In April 2012, Arcos Dorados became one of the first companies to join the New Employment Opportunities (NEO) Program, developed by the Inter-American Development Bank and the International Youth Foundation. This program aims to enhance youth employability in the region, particularly among poor and low-income young people. Corporate participation in this initiative involves an initial investment of $37 million in cash and in-kind resources to support job entry and training for disadvantaged youth. Arcos Dorados has also launched additional educational initiatives such as MCampus Comunidade, which provides free access to educational resources for all members of society. This platform has attracted over 40,000 registrants, offering courses on various topics including personal finance, digital marketing, and emotional intelligence. Overall, Arcos Dorados continues to play a crucial role in fostering employment opportunities and professional development for young people in Latin America while maintaining its status as a leading employer in the region.

== Charity ==
One of Arcos Dorados' major charitable causes is the Ronald McDonald House Charities (RMHC). As of 2021, there were 67 Ronald McDonald House Charities programs in 13 countries in Latin America and the Caribbean. This includes 30 Ronald McDonald Houses; 35 Ronald McDonald Family Rooms, and 2 Ronald McDonald Care Mobile, which was built to deliver pediatric care services to remote locations. McHappy Day, McDonald's global fundraiser for RMHC, raises money for various children's causes, including the Ronald McDonald House Charities Foundation, through proceeds from the sales of Big Macs. In 2021, McHappy Day in Latin America raised nearly $6 million for RMHC.

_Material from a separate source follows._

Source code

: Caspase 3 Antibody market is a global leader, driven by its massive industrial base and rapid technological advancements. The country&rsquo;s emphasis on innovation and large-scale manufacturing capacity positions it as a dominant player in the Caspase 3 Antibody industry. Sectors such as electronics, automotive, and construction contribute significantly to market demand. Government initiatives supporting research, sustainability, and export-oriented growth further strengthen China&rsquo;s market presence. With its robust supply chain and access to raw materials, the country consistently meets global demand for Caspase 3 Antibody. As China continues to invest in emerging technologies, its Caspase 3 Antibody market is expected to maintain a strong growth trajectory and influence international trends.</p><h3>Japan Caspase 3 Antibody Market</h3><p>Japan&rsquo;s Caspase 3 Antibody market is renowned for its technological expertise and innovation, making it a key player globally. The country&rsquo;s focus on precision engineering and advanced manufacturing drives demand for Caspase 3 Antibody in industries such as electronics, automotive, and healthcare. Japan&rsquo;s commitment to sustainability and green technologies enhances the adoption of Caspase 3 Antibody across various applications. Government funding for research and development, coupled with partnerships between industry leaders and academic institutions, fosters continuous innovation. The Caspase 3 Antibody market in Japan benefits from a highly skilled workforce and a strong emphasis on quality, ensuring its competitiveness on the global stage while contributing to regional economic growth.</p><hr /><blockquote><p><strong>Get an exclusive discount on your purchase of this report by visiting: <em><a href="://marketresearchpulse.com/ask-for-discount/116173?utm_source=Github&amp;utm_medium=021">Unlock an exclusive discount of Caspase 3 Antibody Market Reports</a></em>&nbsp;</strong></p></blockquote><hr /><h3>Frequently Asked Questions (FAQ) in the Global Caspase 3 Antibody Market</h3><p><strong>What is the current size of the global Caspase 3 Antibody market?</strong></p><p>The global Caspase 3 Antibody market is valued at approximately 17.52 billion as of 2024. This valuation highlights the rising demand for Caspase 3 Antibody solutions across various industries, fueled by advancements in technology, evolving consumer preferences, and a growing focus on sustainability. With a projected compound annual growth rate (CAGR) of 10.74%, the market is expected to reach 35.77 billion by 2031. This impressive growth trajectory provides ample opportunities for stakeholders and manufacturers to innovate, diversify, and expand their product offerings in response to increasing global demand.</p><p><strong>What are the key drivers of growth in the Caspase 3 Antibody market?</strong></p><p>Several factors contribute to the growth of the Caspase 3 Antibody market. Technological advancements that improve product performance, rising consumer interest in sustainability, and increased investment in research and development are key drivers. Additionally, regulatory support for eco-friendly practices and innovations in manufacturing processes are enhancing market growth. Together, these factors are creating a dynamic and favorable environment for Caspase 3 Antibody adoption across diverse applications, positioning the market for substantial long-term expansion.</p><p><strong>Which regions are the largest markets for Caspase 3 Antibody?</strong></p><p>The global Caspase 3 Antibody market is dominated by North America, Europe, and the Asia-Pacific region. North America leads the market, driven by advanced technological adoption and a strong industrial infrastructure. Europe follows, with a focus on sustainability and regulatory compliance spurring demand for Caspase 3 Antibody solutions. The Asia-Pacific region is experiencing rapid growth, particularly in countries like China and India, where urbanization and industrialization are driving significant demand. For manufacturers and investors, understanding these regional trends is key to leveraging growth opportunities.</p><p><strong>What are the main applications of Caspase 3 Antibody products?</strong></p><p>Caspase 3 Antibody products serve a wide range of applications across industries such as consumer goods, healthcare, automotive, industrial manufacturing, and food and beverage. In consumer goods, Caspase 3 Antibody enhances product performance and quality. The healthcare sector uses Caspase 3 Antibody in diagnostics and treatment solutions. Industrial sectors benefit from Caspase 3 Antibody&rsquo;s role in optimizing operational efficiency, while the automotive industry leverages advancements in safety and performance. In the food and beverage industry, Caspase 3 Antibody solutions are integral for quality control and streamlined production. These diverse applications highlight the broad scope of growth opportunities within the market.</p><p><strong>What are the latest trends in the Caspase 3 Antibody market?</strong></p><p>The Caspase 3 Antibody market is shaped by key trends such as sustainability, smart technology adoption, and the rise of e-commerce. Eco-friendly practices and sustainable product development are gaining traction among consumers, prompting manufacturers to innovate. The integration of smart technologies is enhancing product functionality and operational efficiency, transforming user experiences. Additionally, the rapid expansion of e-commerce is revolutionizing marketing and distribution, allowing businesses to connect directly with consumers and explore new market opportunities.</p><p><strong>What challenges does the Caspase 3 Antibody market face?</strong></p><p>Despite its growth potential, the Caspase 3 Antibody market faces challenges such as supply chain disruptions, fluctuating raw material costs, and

== Environmental and social responsibility ==
=== Sustainable food sourcing ===
Globally, McDonald's has worked with animal welfare expert Temple Grandin since the mid-1990s to help ensure animals in the supply chain are properly cared for. McDonald's is currently in discussion with its pork suppliers to explore ways to phase out gestation stalls for pigs and is working with producers and suppliers to develop traceability systems to prove that the meat it buys is not from farms that use gestation stalls. McDonald's became a member of the Global Roundtable for Sustainable Beef (GRSB) in 2012. The group is working to advance the sustainable production of beef through the commitment of stakeholders in the beef value chain.

=== Supply chain ===
All of Arcos Dorado's food and paper suppliers comply with McDonald's Supplier Workplace Accountability policy, which stipulates that workers are compensated and treated fairly, work in safe conditions and produce high-quality foods and packaging. Arcos Dorados also surveys and audits its suppliers in Latin America and the Caribbean to ensure their operations meet McDonald's quality, health and safety standards. based on globally recognized, established industry standards including the International Organization for Standardization (ISO), the British Retail Consortium (BRC), and the Hazard Analysis Critical Control Plan (HACCP).

=== Reducing consumption ===
McDonald's restaurants use a significant amount of energy, specifically in cold storage to protect food safety. During the past several years, Arcos Dorados implemented a restaurant maintenance strategy to reduce water consumption, energy utilization where possible, and waste reduction at its restaurants. As one example, the company developed a collection and storage system for the water generated through condensation from the air conditioning equipment. They used the collected water to clean external areas and to water plants, reducing daily water consumption at one restaurant in Brazil from 8,000 liters to 6,800 liters.